Records from a collection.
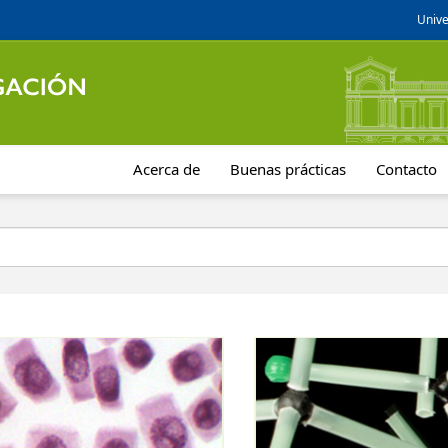
Unive
Acerca de
Buenas prácticas
Contacto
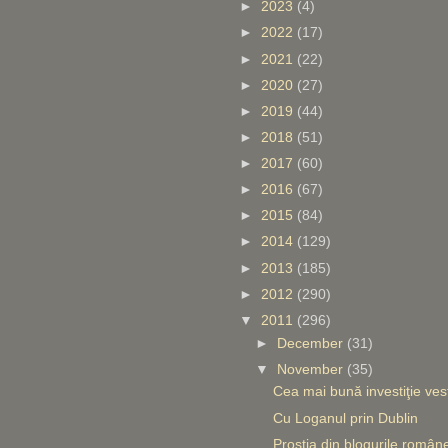
►
2023
(4)
►
2022
(17)
►
2021
(22)
►
2020
(27)
►
2019
(44)
►
2018
(51)
►
2017
(60)
►
2016
(67)
►
2015
(84)
►
2014
(129)
►
2013
(185)
►
2012
(290)
▼
2011
(296)
►
December
(31)
▼
November
(35)
Cea mai bună investiţie ve
Cu Loganul prin Dublin
Prostia din blogurile române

To do. Every line from the one with "Cu Loganul prin Dublin" to the end of the records above should be returned exactly, and no other lines.

Response for this exercise.
Cu Loganul prin Dublin
Prostia din blogurile române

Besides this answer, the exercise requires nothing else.